__Data__:
----

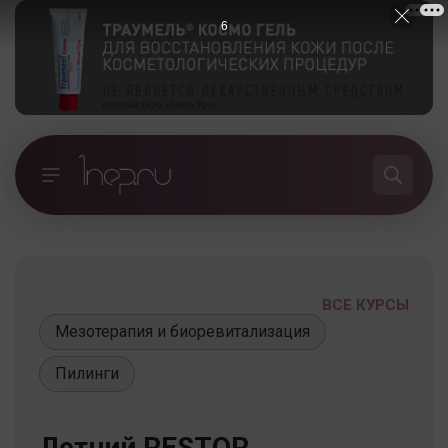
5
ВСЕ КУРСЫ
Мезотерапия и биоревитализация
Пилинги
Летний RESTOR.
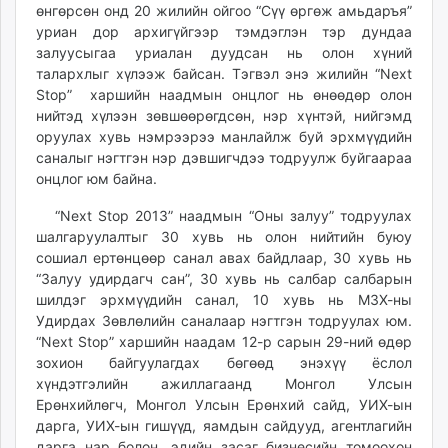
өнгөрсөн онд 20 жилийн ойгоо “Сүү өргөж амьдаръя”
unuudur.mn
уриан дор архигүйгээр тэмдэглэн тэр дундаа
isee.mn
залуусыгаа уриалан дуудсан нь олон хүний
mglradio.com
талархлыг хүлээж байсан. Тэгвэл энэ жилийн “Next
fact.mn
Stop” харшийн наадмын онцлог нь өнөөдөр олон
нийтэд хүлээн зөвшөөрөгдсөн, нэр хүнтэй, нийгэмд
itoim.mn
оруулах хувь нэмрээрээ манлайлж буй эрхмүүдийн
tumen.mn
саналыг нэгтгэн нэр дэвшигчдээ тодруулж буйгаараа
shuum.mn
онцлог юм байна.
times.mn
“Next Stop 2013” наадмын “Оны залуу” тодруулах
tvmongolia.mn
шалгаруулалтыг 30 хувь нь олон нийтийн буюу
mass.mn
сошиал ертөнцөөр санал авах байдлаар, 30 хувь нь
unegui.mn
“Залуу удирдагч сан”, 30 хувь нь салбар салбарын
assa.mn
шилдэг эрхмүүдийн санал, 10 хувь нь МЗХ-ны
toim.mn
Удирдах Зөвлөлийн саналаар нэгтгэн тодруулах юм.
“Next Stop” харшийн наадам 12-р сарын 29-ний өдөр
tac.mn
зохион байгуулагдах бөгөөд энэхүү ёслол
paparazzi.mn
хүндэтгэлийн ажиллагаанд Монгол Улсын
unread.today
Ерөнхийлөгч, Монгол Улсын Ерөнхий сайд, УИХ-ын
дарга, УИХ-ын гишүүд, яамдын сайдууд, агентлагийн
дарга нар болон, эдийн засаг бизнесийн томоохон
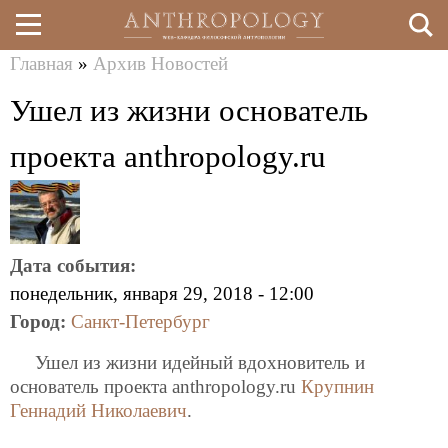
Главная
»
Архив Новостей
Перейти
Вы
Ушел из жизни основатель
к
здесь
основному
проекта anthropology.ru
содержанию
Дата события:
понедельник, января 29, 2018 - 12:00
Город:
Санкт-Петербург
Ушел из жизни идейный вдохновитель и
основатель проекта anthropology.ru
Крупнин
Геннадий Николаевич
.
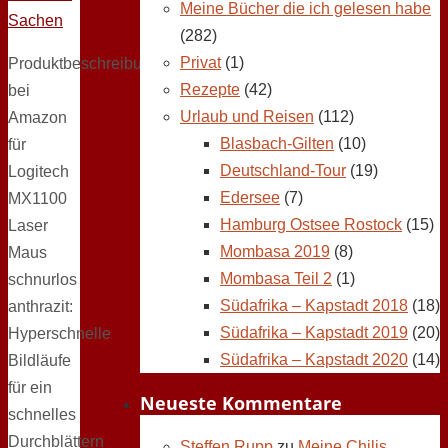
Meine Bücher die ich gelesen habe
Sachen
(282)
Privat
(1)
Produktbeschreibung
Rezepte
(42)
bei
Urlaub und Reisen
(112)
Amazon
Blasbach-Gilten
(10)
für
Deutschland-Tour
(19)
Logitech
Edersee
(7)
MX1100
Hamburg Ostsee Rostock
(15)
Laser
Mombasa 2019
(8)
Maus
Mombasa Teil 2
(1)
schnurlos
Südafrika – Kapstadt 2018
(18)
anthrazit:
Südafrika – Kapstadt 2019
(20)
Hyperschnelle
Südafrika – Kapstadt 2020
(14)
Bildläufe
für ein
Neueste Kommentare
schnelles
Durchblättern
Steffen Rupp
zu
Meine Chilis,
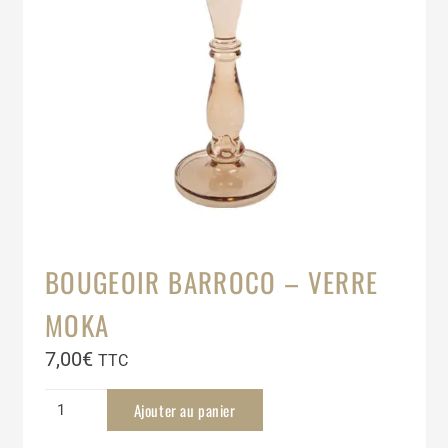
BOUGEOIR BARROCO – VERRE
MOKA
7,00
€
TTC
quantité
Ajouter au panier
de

----

__Problem details__: The answer is every line in the data where the word "хувь" appears.

__Result below__:
оруулах хувь нэмрээрээ манлайлж буй эрхмүүдийн
шалгаруулалтыг 30 хувь нь олон нийтийн буюу
сошиал ертөнцөөр санал авах байдлаар, 30 хувь нь
“Залуу удирдагч сан”, 30 хувь нь салбар салбарын
шилдэг эрхмүүдийн санал, 10 хувь нь МЗХ-ны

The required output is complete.